▶ [Assignment] Please report how many lines below contain "which", writing nothing except the number.

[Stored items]
== Segment start ==
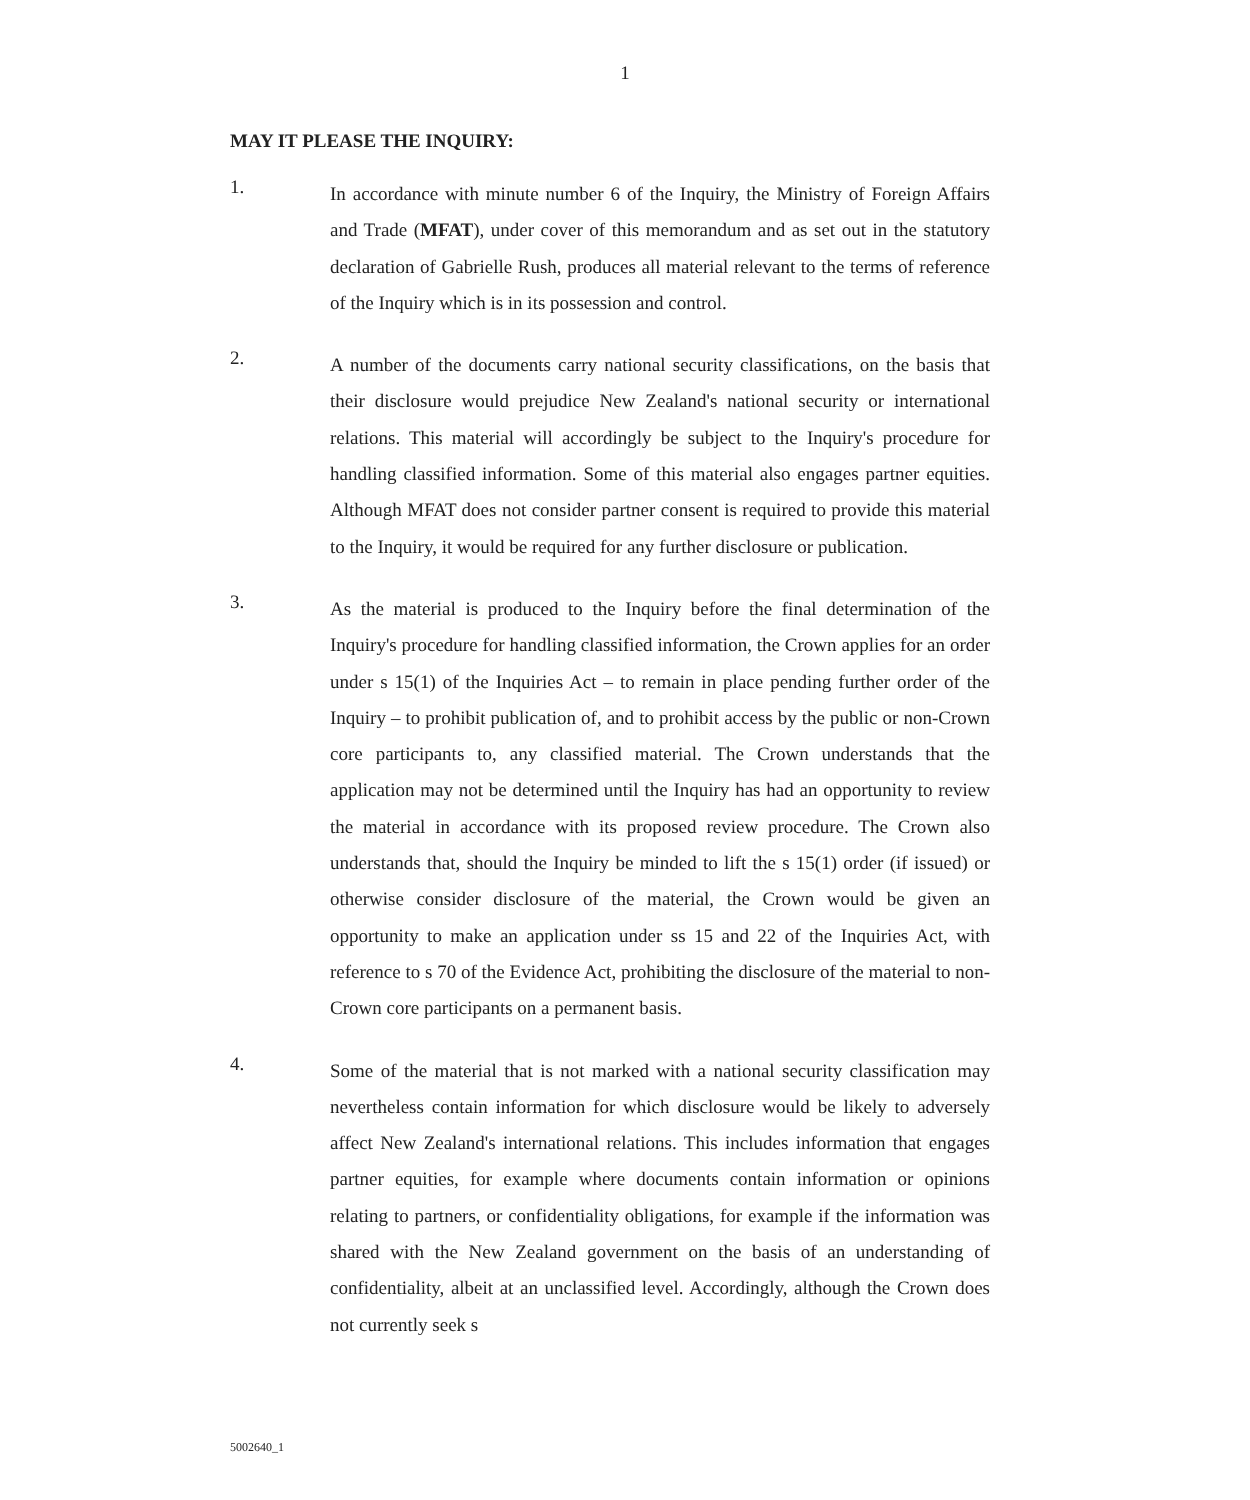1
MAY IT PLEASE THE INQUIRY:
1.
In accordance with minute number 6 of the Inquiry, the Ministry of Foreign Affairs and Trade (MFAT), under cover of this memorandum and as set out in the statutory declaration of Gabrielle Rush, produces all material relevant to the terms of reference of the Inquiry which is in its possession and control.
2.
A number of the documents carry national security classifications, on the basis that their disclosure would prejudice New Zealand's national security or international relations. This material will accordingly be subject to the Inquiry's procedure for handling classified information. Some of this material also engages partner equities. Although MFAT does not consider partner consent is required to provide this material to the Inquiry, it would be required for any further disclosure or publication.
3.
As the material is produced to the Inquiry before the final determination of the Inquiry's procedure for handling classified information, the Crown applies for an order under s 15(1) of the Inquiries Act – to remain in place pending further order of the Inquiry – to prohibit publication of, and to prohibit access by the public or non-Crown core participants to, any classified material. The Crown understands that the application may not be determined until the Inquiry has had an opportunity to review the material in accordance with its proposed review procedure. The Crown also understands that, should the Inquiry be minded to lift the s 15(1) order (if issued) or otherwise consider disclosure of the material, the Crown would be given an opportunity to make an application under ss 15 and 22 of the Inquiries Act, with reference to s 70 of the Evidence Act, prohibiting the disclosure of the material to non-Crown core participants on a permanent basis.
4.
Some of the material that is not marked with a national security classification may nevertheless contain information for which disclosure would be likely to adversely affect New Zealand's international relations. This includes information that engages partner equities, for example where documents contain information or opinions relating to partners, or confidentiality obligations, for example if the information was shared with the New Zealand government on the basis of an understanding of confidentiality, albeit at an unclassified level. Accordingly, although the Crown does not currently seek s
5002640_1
== Segment end ==
▶ [The completed task] 2